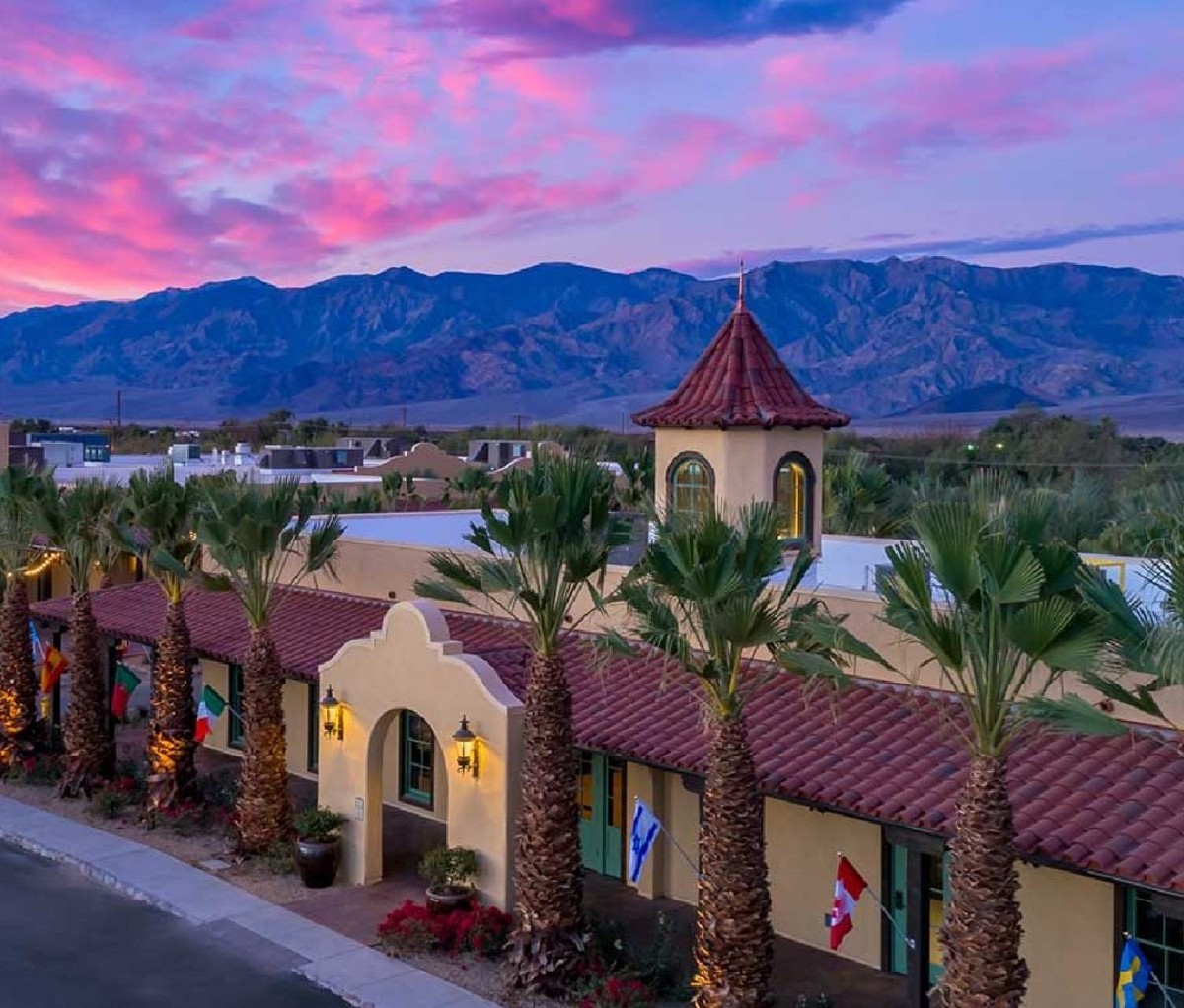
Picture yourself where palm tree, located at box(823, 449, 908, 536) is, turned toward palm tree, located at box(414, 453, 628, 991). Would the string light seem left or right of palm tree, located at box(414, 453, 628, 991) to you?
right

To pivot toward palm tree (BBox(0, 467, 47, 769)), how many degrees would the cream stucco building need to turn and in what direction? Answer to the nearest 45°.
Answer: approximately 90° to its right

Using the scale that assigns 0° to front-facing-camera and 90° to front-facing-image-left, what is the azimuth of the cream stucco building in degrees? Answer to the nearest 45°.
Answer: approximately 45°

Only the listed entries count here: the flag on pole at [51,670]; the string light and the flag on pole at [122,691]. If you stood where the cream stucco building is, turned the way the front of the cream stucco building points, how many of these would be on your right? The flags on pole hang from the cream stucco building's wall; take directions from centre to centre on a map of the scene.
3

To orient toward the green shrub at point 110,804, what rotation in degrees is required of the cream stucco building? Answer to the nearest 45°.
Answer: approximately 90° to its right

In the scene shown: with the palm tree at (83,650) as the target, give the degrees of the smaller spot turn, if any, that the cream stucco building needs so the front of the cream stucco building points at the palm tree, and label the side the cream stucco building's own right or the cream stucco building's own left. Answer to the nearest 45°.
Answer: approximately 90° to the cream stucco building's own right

━━━━━━━━

Work to be completed:
Render the listing above as a two-column CSV with the header row text,answer, one row per entry, covering all of it. Put each text and each answer in its own quoted field with line breaks turned into spaces, and leave out the pictures.

Solution to this problem:
text,answer
"Picture yourself where palm tree, located at box(823, 449, 908, 536) is, turned toward palm tree, located at box(414, 453, 628, 991). Would the string light seem left or right of palm tree, located at box(414, 453, 628, 991) to you?","right"
"To pivot toward palm tree (BBox(0, 467, 47, 769)), how many degrees would the cream stucco building need to turn and in what direction? Answer to the nearest 45°. Answer:","approximately 90° to its right"
"Using the scale that assigns 0° to front-facing-camera and 90° to front-facing-image-left, what is the azimuth of the cream stucco building in degrees? Answer to the nearest 45°. Answer:","approximately 45°"
"Only the listed entries count here: the flag on pole at [51,670]; the string light and the flag on pole at [122,691]. If you stood where the cream stucco building is, turned the way the front of the cream stucco building points, how many of these would be on your right? The flags on pole hang from the cream stucco building's wall; take directions from centre to centre on a map of the scene.","3"
"To orient toward the green shrub at point 110,804, what rotation in degrees is required of the cream stucco building? Answer to the nearest 45°. Answer:","approximately 90° to its right"
"In the scene shown: with the palm tree at (83,650) as the target, give the degrees of the smaller spot turn, if any, that the cream stucco building needs so the front of the cream stucco building points at the palm tree, and label the side the cream stucco building's own right or the cream stucco building's own left. Answer to the nearest 45°. Answer:","approximately 90° to the cream stucco building's own right"